[Human pose keypoint data]
[Start of section]

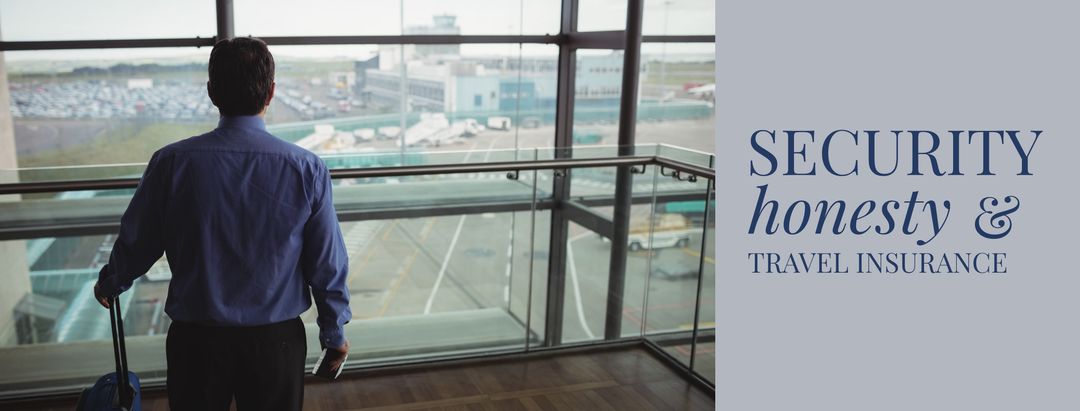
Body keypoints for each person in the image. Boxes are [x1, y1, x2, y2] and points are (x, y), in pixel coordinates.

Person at [92, 37, 351, 411]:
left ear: (211, 92)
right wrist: (334, 330)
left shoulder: (171, 162)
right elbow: (326, 260)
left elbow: (139, 239)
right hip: (275, 342)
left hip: (196, 341)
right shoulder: (306, 167)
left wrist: (113, 281)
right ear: (272, 92)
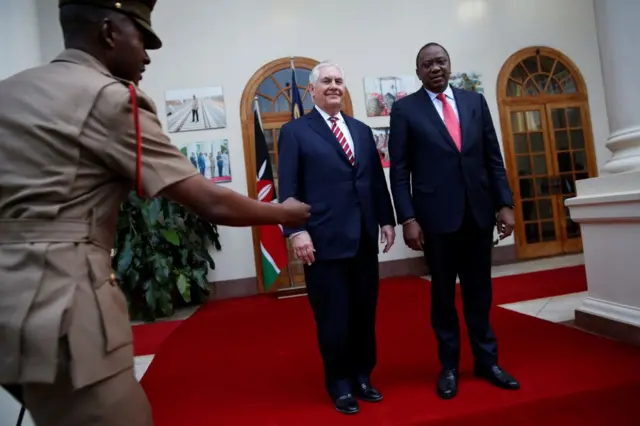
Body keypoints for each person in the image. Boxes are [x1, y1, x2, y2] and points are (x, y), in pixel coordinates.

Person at [0, 1, 310, 425]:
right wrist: (285, 211)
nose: (147, 55)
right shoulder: (111, 98)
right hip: (62, 304)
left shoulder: (11, 91)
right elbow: (209, 201)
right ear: (109, 32)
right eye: (142, 39)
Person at [388, 42, 520, 400]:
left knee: (480, 293)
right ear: (418, 72)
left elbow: (493, 157)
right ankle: (448, 366)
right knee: (443, 298)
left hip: (478, 215)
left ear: (450, 65)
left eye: (440, 61)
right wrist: (408, 218)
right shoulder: (404, 110)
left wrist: (504, 204)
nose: (435, 68)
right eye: (427, 64)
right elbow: (399, 171)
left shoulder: (474, 102)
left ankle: (487, 361)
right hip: (435, 221)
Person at [278, 61, 396, 415]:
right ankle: (340, 384)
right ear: (312, 90)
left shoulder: (361, 130)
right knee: (333, 317)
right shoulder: (296, 131)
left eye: (338, 81)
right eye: (326, 81)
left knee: (363, 313)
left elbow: (375, 180)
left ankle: (362, 376)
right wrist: (296, 231)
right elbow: (289, 188)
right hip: (323, 242)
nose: (333, 86)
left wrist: (387, 221)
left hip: (362, 238)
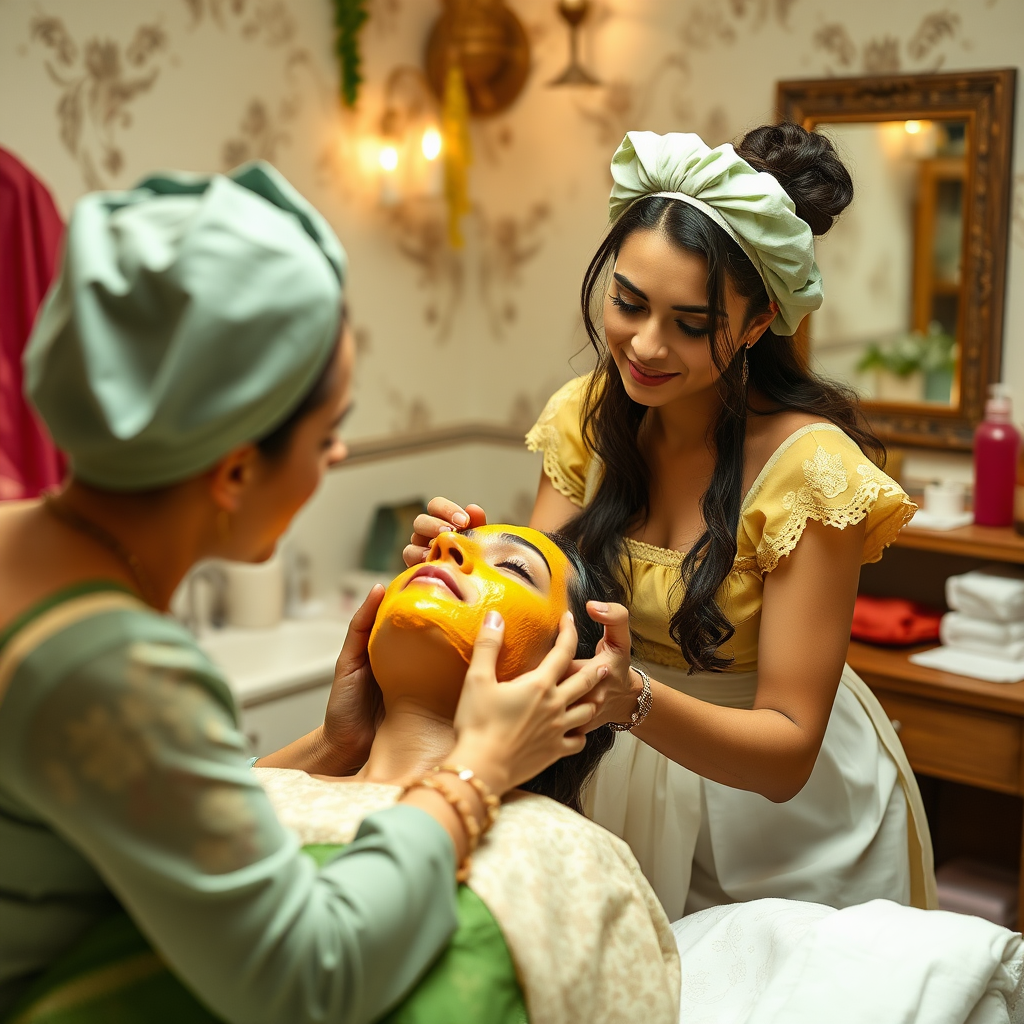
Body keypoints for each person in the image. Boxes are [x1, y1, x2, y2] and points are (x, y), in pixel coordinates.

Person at [0, 163, 604, 1024]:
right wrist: (476, 773)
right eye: (327, 433)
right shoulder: (117, 674)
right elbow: (312, 974)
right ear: (236, 468)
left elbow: (151, 815)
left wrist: (329, 744)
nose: (340, 459)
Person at [404, 124, 936, 921]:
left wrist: (633, 699)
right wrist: (463, 569)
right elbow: (544, 619)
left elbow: (789, 748)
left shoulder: (809, 474)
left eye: (691, 324)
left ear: (757, 325)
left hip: (774, 827)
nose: (646, 345)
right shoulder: (585, 422)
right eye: (628, 303)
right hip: (619, 768)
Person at [257, 524, 680, 1024]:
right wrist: (333, 743)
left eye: (512, 567)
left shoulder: (577, 858)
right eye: (426, 558)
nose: (443, 546)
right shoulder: (250, 790)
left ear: (569, 676)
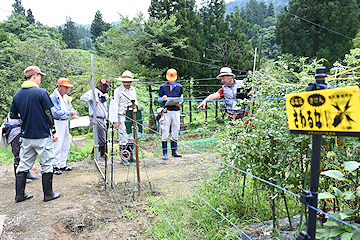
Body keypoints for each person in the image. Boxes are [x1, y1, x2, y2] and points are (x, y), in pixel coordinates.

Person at [10, 66, 60, 202]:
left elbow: (13, 116)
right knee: (47, 164)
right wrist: (53, 131)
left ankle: (19, 195)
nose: (40, 80)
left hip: (26, 136)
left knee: (23, 164)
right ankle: (48, 194)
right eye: (40, 77)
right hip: (42, 136)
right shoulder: (41, 93)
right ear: (34, 76)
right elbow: (48, 114)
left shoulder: (17, 95)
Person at [50, 78, 78, 175]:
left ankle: (62, 164)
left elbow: (69, 106)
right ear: (59, 87)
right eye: (65, 87)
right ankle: (55, 165)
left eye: (68, 87)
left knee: (66, 143)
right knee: (57, 144)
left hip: (65, 121)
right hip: (57, 122)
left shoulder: (65, 96)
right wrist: (70, 113)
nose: (67, 89)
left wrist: (73, 114)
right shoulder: (53, 97)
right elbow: (55, 112)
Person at [110, 70, 139, 166]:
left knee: (131, 135)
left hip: (131, 115)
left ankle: (130, 156)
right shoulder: (117, 91)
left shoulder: (133, 90)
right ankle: (124, 158)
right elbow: (115, 106)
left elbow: (136, 102)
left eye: (129, 82)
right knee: (123, 136)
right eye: (125, 81)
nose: (127, 83)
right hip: (121, 115)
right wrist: (115, 120)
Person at [80, 78, 109, 159]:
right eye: (103, 86)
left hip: (103, 119)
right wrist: (92, 98)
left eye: (105, 86)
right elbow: (82, 98)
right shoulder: (93, 92)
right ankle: (94, 155)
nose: (104, 88)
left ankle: (102, 155)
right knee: (102, 139)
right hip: (96, 118)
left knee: (103, 139)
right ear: (99, 86)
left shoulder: (104, 95)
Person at [158, 68, 183, 160]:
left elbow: (182, 98)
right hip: (166, 111)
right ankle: (165, 153)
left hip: (176, 110)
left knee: (175, 129)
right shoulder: (163, 87)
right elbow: (159, 99)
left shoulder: (179, 87)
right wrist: (163, 98)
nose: (171, 80)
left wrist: (180, 102)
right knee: (165, 130)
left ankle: (174, 151)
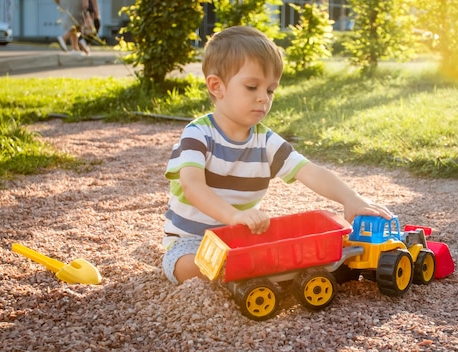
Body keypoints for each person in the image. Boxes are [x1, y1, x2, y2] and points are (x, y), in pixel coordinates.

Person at [161, 26, 394, 285]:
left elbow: (310, 171)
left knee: (285, 255)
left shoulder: (266, 141)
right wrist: (234, 216)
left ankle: (248, 273)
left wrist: (351, 198)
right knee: (192, 268)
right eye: (252, 87)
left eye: (270, 90)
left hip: (244, 239)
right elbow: (192, 186)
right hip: (192, 241)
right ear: (217, 86)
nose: (263, 98)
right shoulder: (198, 134)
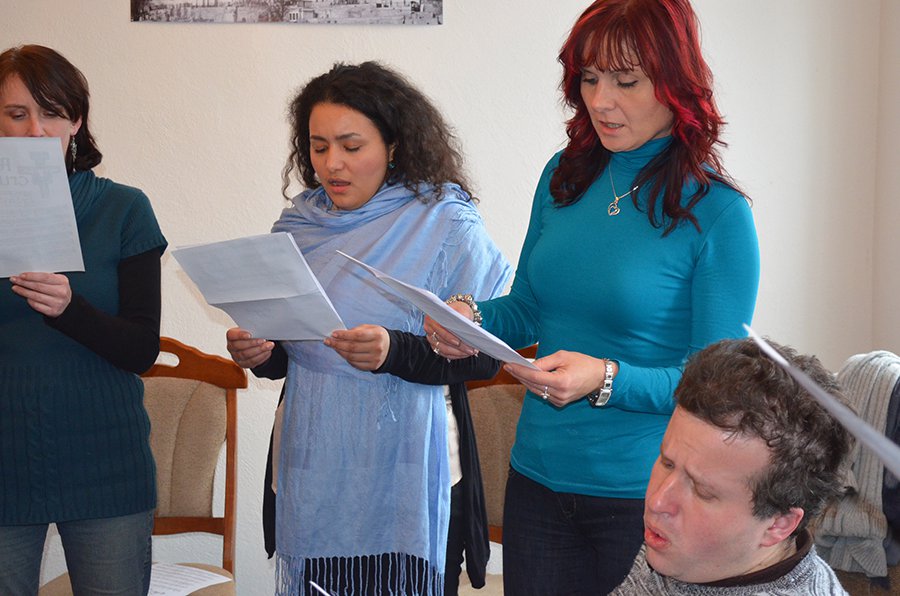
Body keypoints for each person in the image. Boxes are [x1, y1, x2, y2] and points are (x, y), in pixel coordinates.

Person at [426, 0, 760, 593]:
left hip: (647, 498)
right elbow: (528, 308)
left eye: (626, 81)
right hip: (537, 481)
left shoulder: (719, 213)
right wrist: (470, 318)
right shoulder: (564, 175)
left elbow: (715, 387)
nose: (600, 100)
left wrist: (606, 378)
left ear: (676, 84)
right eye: (589, 78)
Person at [224, 61, 510, 596]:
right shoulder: (298, 227)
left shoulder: (447, 222)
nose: (332, 164)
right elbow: (294, 351)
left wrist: (393, 351)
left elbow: (489, 356)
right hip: (315, 475)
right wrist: (263, 351)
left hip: (411, 481)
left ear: (394, 146)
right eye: (318, 147)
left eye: (351, 146)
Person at [0, 46, 167, 595]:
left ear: (76, 121)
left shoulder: (124, 209)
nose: (35, 131)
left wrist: (71, 310)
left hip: (105, 463)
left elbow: (141, 349)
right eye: (17, 114)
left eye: (51, 113)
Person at [611, 337, 851, 595]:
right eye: (667, 463)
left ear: (778, 524)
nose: (658, 501)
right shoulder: (690, 551)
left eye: (702, 491)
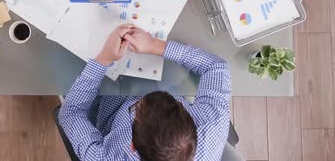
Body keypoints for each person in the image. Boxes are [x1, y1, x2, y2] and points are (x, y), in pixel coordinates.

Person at [58, 24, 232, 161]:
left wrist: (103, 59)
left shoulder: (105, 157)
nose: (140, 96)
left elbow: (70, 113)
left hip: (109, 106)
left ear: (132, 146)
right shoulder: (210, 126)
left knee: (63, 65)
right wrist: (155, 45)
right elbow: (215, 67)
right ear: (191, 120)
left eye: (136, 108)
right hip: (155, 72)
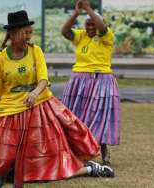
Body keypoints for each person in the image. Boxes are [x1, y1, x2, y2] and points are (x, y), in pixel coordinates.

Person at [0, 10, 113, 188]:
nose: (28, 36)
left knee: (46, 154)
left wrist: (34, 93)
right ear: (12, 33)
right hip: (9, 111)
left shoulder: (36, 51)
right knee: (5, 153)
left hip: (38, 108)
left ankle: (89, 167)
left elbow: (44, 79)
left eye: (30, 32)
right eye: (25, 33)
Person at [61, 0, 121, 166]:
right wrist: (76, 13)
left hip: (101, 80)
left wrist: (88, 8)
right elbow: (65, 31)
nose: (90, 27)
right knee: (75, 117)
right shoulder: (80, 36)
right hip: (78, 81)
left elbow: (101, 28)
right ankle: (75, 152)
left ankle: (103, 149)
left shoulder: (106, 36)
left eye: (92, 24)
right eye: (87, 24)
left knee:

[End of section]

* [Instructions to follow] Only the lines above from the one containing "left ear: (757, 325)" through the one containing "nose: (40, 80)" should be returned, verbatim and inclusive, with pictures excluded.

* [Output for this exercise]
left ear: (757, 325)
left hip: (774, 827)
nose: (646, 345)
right shoulder: (585, 422)
right eye: (628, 303)
right hip: (619, 768)
Person at [257, 524, 680, 1024]:
right wrist: (333, 743)
left eye: (512, 567)
left shoulder: (577, 858)
right eye: (426, 558)
nose: (443, 546)
right shoulder: (250, 790)
left ear: (569, 676)
Body keypoints for each person in the image. Boxes are [x1, y1, x2, y2] and points are (x, y), in pixel coordinates.

Person at [10, 66, 60, 202]:
left elbow: (13, 116)
right knee: (47, 164)
right wrist: (53, 131)
left ankle: (19, 195)
nose: (40, 80)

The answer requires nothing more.